▶ **Data supplied**
====================

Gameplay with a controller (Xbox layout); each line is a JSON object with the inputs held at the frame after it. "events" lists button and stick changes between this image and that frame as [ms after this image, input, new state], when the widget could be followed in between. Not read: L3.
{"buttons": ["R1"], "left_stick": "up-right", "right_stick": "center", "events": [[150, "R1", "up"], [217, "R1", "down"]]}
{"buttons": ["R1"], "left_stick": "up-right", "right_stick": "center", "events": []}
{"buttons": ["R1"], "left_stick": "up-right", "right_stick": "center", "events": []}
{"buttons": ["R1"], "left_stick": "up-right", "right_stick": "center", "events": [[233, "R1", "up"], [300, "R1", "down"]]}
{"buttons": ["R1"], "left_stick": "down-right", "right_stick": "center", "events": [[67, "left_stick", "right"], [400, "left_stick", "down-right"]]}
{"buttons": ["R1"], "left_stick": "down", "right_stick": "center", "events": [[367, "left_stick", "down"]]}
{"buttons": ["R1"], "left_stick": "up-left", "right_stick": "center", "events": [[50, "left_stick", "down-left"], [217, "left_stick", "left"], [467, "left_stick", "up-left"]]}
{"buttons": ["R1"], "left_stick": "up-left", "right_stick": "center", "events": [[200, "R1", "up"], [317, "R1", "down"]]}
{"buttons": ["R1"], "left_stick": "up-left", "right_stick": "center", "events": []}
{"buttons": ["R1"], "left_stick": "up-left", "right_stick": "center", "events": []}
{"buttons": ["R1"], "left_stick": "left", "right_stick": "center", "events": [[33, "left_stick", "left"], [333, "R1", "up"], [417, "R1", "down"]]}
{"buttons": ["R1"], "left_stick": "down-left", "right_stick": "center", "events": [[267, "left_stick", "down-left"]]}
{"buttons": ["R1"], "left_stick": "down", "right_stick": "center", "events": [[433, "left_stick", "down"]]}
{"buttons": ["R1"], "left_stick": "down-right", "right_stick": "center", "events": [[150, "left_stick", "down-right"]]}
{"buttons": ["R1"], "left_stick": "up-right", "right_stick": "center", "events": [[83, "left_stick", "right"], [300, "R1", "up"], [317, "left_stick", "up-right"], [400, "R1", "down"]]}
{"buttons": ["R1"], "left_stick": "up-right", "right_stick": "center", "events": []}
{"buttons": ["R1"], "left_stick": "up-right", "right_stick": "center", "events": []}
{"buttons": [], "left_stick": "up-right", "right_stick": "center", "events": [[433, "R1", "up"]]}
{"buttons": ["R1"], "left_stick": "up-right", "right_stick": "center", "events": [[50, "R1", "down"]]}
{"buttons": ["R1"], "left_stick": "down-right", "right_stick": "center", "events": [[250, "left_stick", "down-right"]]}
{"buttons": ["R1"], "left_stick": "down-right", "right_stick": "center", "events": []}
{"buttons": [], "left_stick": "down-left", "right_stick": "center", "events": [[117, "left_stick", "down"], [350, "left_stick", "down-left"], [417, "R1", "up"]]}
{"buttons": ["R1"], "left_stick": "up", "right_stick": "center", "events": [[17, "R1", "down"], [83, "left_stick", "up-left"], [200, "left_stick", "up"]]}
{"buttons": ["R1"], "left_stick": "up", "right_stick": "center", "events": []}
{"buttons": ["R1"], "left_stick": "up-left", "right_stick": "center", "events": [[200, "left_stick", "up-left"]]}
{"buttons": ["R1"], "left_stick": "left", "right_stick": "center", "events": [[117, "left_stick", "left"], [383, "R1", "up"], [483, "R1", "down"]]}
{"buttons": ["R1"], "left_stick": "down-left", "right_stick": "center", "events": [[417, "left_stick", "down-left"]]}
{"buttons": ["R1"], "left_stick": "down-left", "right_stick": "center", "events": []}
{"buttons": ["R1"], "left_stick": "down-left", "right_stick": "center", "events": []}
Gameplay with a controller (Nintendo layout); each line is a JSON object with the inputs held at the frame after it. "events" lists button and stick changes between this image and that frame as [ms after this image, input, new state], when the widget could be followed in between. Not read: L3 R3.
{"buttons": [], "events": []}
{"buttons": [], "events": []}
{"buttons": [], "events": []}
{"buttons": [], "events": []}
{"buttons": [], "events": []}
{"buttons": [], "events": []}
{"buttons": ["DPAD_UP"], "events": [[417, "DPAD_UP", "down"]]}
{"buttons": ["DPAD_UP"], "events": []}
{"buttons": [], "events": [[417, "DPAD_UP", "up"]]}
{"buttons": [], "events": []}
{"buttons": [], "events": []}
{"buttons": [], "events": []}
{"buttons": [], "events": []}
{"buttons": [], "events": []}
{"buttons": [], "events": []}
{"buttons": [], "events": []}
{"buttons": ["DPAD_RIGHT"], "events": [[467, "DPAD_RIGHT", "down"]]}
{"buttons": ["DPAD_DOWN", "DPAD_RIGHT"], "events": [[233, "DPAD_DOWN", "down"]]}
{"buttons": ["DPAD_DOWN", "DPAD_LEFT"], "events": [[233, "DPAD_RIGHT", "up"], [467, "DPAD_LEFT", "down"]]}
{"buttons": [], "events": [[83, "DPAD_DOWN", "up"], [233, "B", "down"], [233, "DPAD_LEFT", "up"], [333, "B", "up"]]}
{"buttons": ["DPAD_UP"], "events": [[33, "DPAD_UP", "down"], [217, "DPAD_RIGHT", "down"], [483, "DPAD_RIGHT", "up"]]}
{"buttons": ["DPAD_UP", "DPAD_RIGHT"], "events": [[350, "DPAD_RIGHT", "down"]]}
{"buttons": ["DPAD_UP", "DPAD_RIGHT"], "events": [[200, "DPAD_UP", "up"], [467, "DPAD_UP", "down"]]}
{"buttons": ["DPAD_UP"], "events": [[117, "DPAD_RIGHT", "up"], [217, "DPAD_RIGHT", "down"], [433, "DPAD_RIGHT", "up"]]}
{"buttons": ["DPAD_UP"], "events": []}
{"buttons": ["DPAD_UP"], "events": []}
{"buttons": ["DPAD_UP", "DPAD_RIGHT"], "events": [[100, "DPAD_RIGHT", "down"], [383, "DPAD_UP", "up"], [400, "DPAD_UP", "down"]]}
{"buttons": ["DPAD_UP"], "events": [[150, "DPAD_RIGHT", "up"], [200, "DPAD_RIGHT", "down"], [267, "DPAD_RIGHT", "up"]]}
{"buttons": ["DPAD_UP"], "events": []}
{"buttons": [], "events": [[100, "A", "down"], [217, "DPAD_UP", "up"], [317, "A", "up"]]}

====================

▶ **Work to be completed**
This exercise requires the entries above to be restated exactly.

▶ **Reply**
Gameplay with a controller (Xbox layout); each line is a JSON object with the inputs held at the frame after it. "events" lists button and stick changes between this image and that frame as [ms after this image, input, new state], when the widget could be followed in between. Not read: L3.
{"buttons": ["R1"], "left_stick": "up-right", "right_stick": "center", "events": [[150, "R1", "up"], [217, "R1", "down"]]}
{"buttons": ["R1"], "left_stick": "up-right", "right_stick": "center", "events": []}
{"buttons": ["R1"], "left_stick": "up-right", "right_stick": "center", "events": []}
{"buttons": ["R1"], "left_stick": "up-right", "right_stick": "center", "events": [[233, "R1", "up"], [300, "R1", "down"]]}
{"buttons": ["R1"], "left_stick": "down-right", "right_stick": "center", "events": [[67, "left_stick", "right"], [400, "left_stick", "down-right"]]}
{"buttons": ["R1"], "left_stick": "down", "right_stick": "center", "events": [[367, "left_stick", "down"]]}
{"buttons": ["R1"], "left_stick": "up-left", "right_stick": "center", "events": [[50, "left_stick", "down-left"], [217, "left_stick", "left"], [467, "left_stick", "up-left"]]}
{"buttons": ["R1"], "left_stick": "up-left", "right_stick": "center", "events": [[200, "R1", "up"], [317, "R1", "down"]]}
{"buttons": ["R1"], "left_stick": "up-left", "right_stick": "center", "events": []}
{"buttons": ["R1"], "left_stick": "up-left", "right_stick": "center", "events": []}
{"buttons": ["R1"], "left_stick": "left", "right_stick": "center", "events": [[33, "left_stick", "left"], [333, "R1", "up"], [417, "R1", "down"]]}
{"buttons": ["R1"], "left_stick": "down-left", "right_stick": "center", "events": [[267, "left_stick", "down-left"]]}
{"buttons": ["R1"], "left_stick": "down", "right_stick": "center", "events": [[433, "left_stick", "down"]]}
{"buttons": ["R1"], "left_stick": "down-right", "right_stick": "center", "events": [[150, "left_stick", "down-right"]]}
{"buttons": ["R1"], "left_stick": "up-right", "right_stick": "center", "events": [[83, "left_stick", "right"], [300, "R1", "up"], [317, "left_stick", "up-right"], [400, "R1", "down"]]}
{"buttons": ["R1"], "left_stick": "up-right", "right_stick": "center", "events": []}
{"buttons": ["R1"], "left_stick": "up-right", "right_stick": "center", "events": []}
{"buttons": [], "left_stick": "up-right", "right_stick": "center", "events": [[433, "R1", "up"]]}
{"buttons": ["R1"], "left_stick": "up-right", "right_stick": "center", "events": [[50, "R1", "down"]]}
{"buttons": ["R1"], "left_stick": "down-right", "right_stick": "center", "events": [[250, "left_stick", "down-right"]]}
{"buttons": ["R1"], "left_stick": "down-right", "right_stick": "center", "events": []}
{"buttons": [], "left_stick": "down-left", "right_stick": "center", "events": [[117, "left_stick", "down"], [350, "left_stick", "down-left"], [417, "R1", "up"]]}
{"buttons": ["R1"], "left_stick": "up", "right_stick": "center", "events": [[17, "R1", "down"], [83, "left_stick", "up-left"], [200, "left_stick", "up"]]}
{"buttons": ["R1"], "left_stick": "up", "right_stick": "center", "events": []}
{"buttons": ["R1"], "left_stick": "up-left", "right_stick": "center", "events": [[200, "left_stick", "up-left"]]}
{"buttons": ["R1"], "left_stick": "left", "right_stick": "center", "events": [[117, "left_stick", "left"], [383, "R1", "up"], [483, "R1", "down"]]}
{"buttons": ["R1"], "left_stick": "down-left", "right_stick": "center", "events": [[417, "left_stick", "down-left"]]}
{"buttons": ["R1"], "left_stick": "down-left", "right_stick": "center", "events": []}
{"buttons": ["R1"], "left_stick": "down-left", "right_stick": "center", "events": []}
Gameplay with a controller (Nintendo layout); each line is a JSON object with the inputs held at the frame after it. "events" lists button and stick changes between this image and that frame as [ms after this image, input, new state], when the widget could be followed in between. Not read: L3 R3.
{"buttons": [], "events": []}
{"buttons": [], "events": []}
{"buttons": [], "events": []}
{"buttons": [], "events": []}
{"buttons": [], "events": []}
{"buttons": [], "events": []}
{"buttons": ["DPAD_UP"], "events": [[417, "DPAD_UP", "down"]]}
{"buttons": ["DPAD_UP"], "events": []}
{"buttons": [], "events": [[417, "DPAD_UP", "up"]]}
{"buttons": [], "events": []}
{"buttons": [], "events": []}
{"buttons": [], "events": []}
{"buttons": [], "events": []}
{"buttons": [], "events": []}
{"buttons": [], "events": []}
{"buttons": [], "events": []}
{"buttons": ["DPAD_RIGHT"], "events": [[467, "DPAD_RIGHT", "down"]]}
{"buttons": ["DPAD_DOWN", "DPAD_RIGHT"], "events": [[233, "DPAD_DOWN", "down"]]}
{"buttons": ["DPAD_DOWN", "DPAD_LEFT"], "events": [[233, "DPAD_RIGHT", "up"], [467, "DPAD_LEFT", "down"]]}
{"buttons": [], "events": [[83, "DPAD_DOWN", "up"], [233, "B", "down"], [233, "DPAD_LEFT", "up"], [333, "B", "up"]]}
{"buttons": ["DPAD_UP"], "events": [[33, "DPAD_UP", "down"], [217, "DPAD_RIGHT", "down"], [483, "DPAD_RIGHT", "up"]]}
{"buttons": ["DPAD_UP", "DPAD_RIGHT"], "events": [[350, "DPAD_RIGHT", "down"]]}
{"buttons": ["DPAD_UP", "DPAD_RIGHT"], "events": [[200, "DPAD_UP", "up"], [467, "DPAD_UP", "down"]]}
{"buttons": ["DPAD_UP"], "events": [[117, "DPAD_RIGHT", "up"], [217, "DPAD_RIGHT", "down"], [433, "DPAD_RIGHT", "up"]]}
{"buttons": ["DPAD_UP"], "events": []}
{"buttons": ["DPAD_UP"], "events": []}
{"buttons": ["DPAD_UP", "DPAD_RIGHT"], "events": [[100, "DPAD_RIGHT", "down"], [383, "DPAD_UP", "up"], [400, "DPAD_UP", "down"]]}
{"buttons": ["DPAD_UP"], "events": [[150, "DPAD_RIGHT", "up"], [200, "DPAD_RIGHT", "down"], [267, "DPAD_RIGHT", "up"]]}
{"buttons": ["DPAD_UP"], "events": []}
{"buttons": [], "events": [[100, "A", "down"], [217, "DPAD_UP", "up"], [317, "A", "up"]]}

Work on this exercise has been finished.